■ **Texte**:
※

# [postfix] permettre le relais de mails (resolu)

## nelsooon

Bonsoir,

Voila, je suis un peut perdu avec tout ces serveurs mails, et j'ai comme un blocage dans ma tête.

Je dois sur la doc (howto) sur gentoo.org pour la création d'un serveur mail avec postfix.

Mais, je n'ai ni envie de mettre SSL ni installer postfix en utilisant mysql.

J'ai réussi à l'installer en utilisant userdb, et créer des boites email virtuelles sur plusieurs nom de domaines.

Cependant, l'envoi de mail via "firefox" (ou telnet sur le port 25) sur d'autres domaines autres que les miens ne marche pas (via squirrelmail ça marche, car dans main.cf il fait le relais de l'ip "127.0.0.1").

Il faut utiliser quoi pour faire un relais smtp ?

Quelqu'un peut m'orienter sur un tuto ou autre, please ? Peut être meme une experience perso  :Smile: 

Merci beaucoup les "gentoo-iens"   :Cool: Last edited by nelsooon on Mon Feb 01, 2010 10:27 pm; edited 1 time in total

----------

## El_Goretto

La liaison internet de ton relais... c'est une vraie ou une box de FAI français? Genre des FAI qui bloquent le port 25 étonnamment?

※

Images de pages et texte extrait:
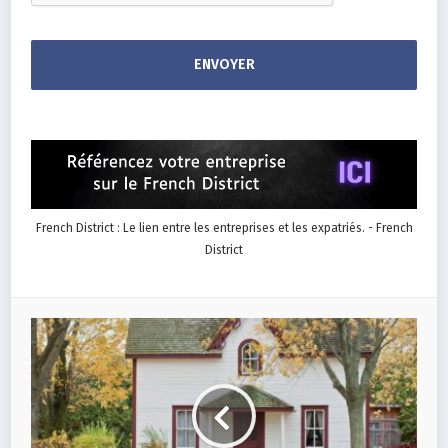
French District : Le lien entre les entreprises et les expatriés. - French
District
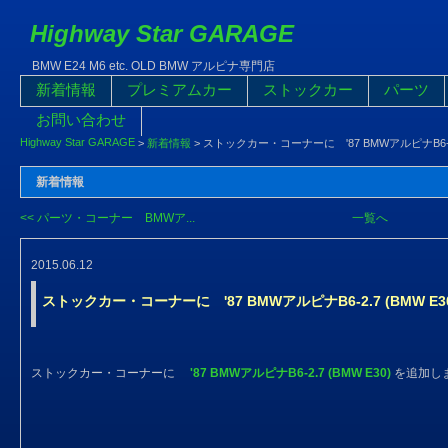
Highway Star GARAGE
BMW E24 M6 etc. OLD BMW アルピナ専門店
新着情報
プレミアムカー
ストックカー
パーツ
お問い合わせ
Highway Star GARAGE
>
新着情報
>
ストックカー・コーナーに '87 BMWアルピナB6-2
新着情報
<< パーツ・コーナー BMWア...
一覧へ
2015.06.12
ストックカー・コーナーに '87 BMWアルピナB6-2.7 (BMW 
ストックカー・コーナーに
'87 BMWアルピナB6-2.7 (BMW E30)
を追加し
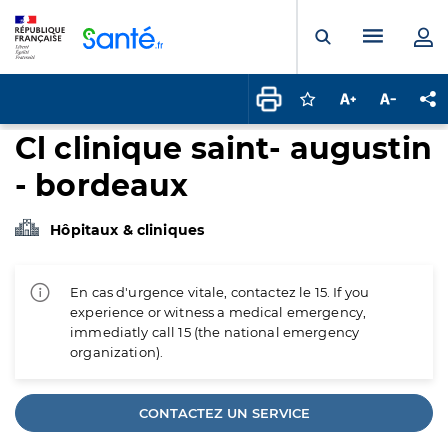
Panneau de gestion des cookies
Menu pr
Ouvrir la rech
Connectez-vous pour
Augmenter la t
Diminuer 
Pa
Cl clinique saint- augustin
- bordeaux
Hôpitaux & cliniques
En cas d'urgence vitale, contactez le 15. If you
experience or witness a medical emergency,
immediatly call 15 (the national emergency
organization).
CONTACTEZ UN SERVICE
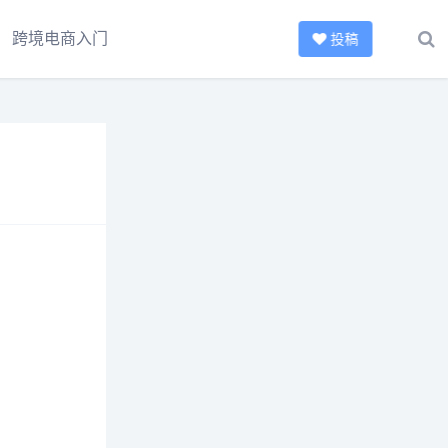
跨境电商入门
投稿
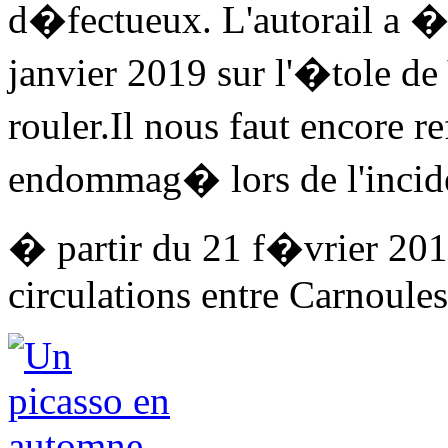
d�fectueux. L'autorail a 
janvier 2019 sur l'�tole de
rouler.Il nous faut encore r
endommag� lors de l'incid
� partir du 21 f�vrier 201
circulations entre Carnoules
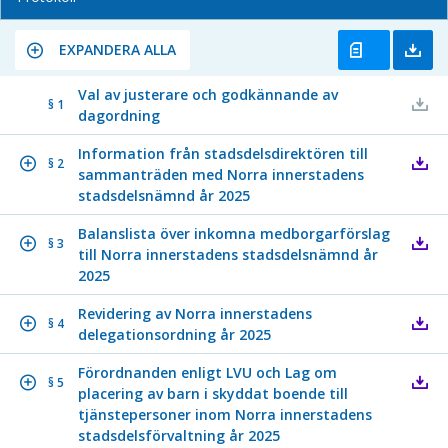
EXPANDERA ALLA
Val av justerare och godkännande av
§ 1
dagordning
Information från stadsdelsdirektören till
§ 2
sammanträden med Norra innerstadens
stadsdelsnämnd år 2025
Balanslista över inkomna medborgarförslag
§ 3
till Norra innerstadens stadsdelsnämnd år
2025
Revidering av Norra innerstadens
§ 4
delegationsordning år 2025
Förordnanden enligt LVU och Lag om
§ 5
placering av barn i skyddat boende till
tjänstepersoner inom Norra innerstadens
stadsdelsförvaltning år 2025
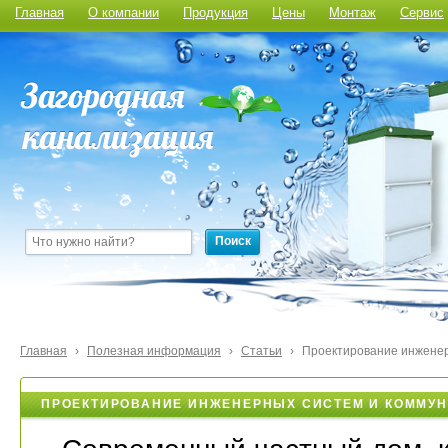
Главная
О компании
Продукция
Цены
Монтаж
Сервис
Поиск
Главная
›
Полезная информация
›
Статьи
›
Проектирование инженер
ПРОЕКТИРОВАНИЕ ИНЖЕНЕРНЫХ СИСТЕМ И КОММУ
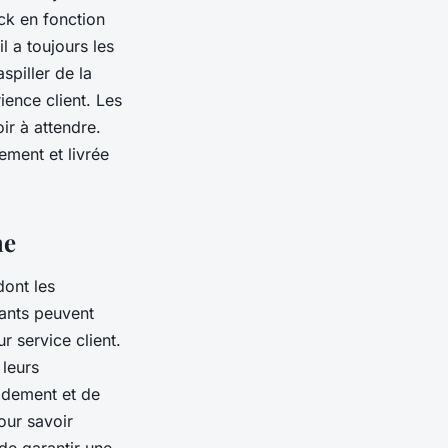
ck en fonction
l a toujours les
spiller de la
ience client. Les
ir à attendre.
ement et livrée
me
dont les
rants peuvent
r service client.
 leurs
idement et de
pour savoir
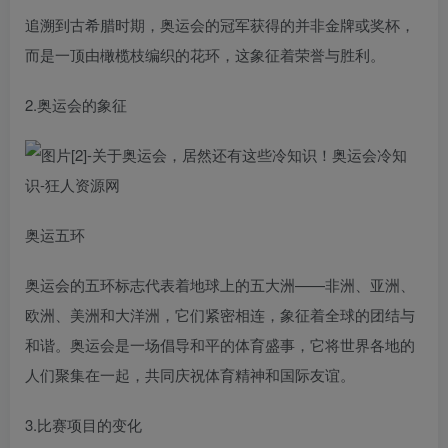
追溯到古希腊时期，奥运会的冠军获得的并非金牌或奖杯，
而是一顶由橄榄枝编织的花环，这象征着荣誉与胜利。
2.奥运会的象征
奥运五环
奥运会的五环标志代表着地球上的五大洲——非洲、亚洲、
欧洲、美洲和大洋洲，它们紧密相连，象征着全球的团结与
和谐。奥运会是一场倡导和平的体育盛事，它将世界各地的
人们聚集在一起，共同庆祝体育精神和国际友谊。
3.比赛项目的变化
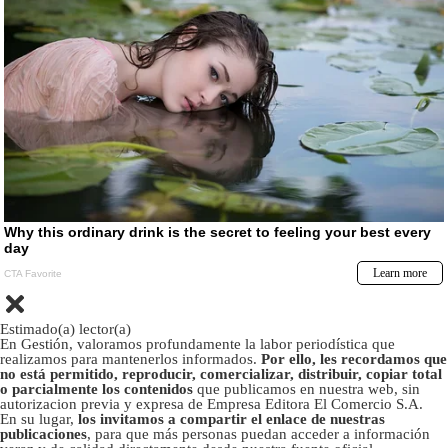
Estimado(a) lector(a)
En Gestión, valoramos profundamente la labor periodística que
realizamos para mantenerlos informados.
Por ello, les recordamos que
no está permitido, reproducir, comercializar, distribuir, copiar total
o parcialmente los contenidos
que publicamos en nuestra web, sin
autorizacion previa y expresa de Empresa Editora El Comercio S.A.
En su lugar,
los invitamos a compartir el enlace de nuestras
publicaciones
, para que más personas puedan acceder a información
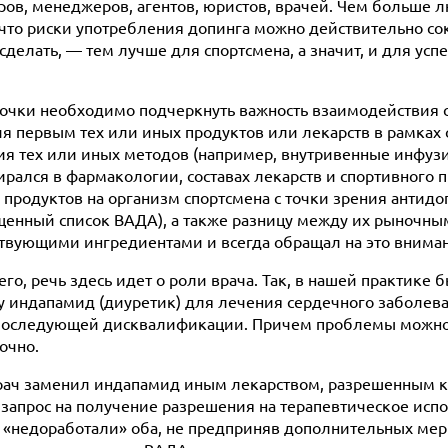
ов, менеджеров, агентов, юристов, врачей. Чем больше 
что риски употребления допинга можно действительно сокр
сделать, — тем лучше для спортсмена, а значит, и для ус
 точки необходимо подчеркнуть важность взаимодействия 
я первым тех или иных продуктов или лекарств в рамках 
я тех или иных методов (например, внутривенные инфузи
бирался в фармакологии, составах лекарств и спортивного 
х продуктов на организм спортсмена с точки зрения антид
щенный список ВАДА), а также разницу между их рыночн
ствующими ингредиентами и всегда обращал на это внима
го, речь здесь идет о роли врача. Так, в нашей практике б
у индапамид (диуретик) для лечения сердечного заболев
 последующей дисквалификации. Причем проблемы можно
точно.
 врач заменил индапамид иным лекарством, разрешенным 
 запрос на получение разрешения на терапевтическое испол
«недоработали» оба, не предприняв дополнительных мер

※

■ **Consigne 1**:
Répondez aux questions suivantes sur le fil consacré à Postfix.
(a) Qu'est-ce que nelsooon a utilisé pour installer Postfix, au lieu de mysql ?
(b) D'après nelsooon, pourquoi l'envoi de mails fonctionne-t-il via squirrelmail ?
(c) Quel port El_Goretto évoque-t-il comme étant bloqué par certains FAI ?
■ **Consigne 2**: Recopiez à l'identique, dans les enregistrements, le passage qui va de la ligne contenant « ов, менеджеров, агентов, юристов, врачей. » jusqu'à la ligne contenant « бирался в фармакологии, составах », ces deux lignes comprises.

■ **Résultat 1**:
(a) userdb.
(b) Parce que, dans main.cf, Postfix fait le relais de l'ip "127.0.0.1".
(c) Le port 25.

■ **Résultat 2**:
ов, менеджеров, агентов, юристов, врачей. Чем больше 
что риски употребления допинга можно действительно сокр
сделать, — тем лучше для спортсмена, а значит, и для ус
 точки необходимо подчеркнуть важность взаимодействия 
я первым тех или иных продуктов или лекарств в рамках 
я тех или иных методов (например, внутривенные инфузи
бирался в фармакологии, составах лекарств и спортивного 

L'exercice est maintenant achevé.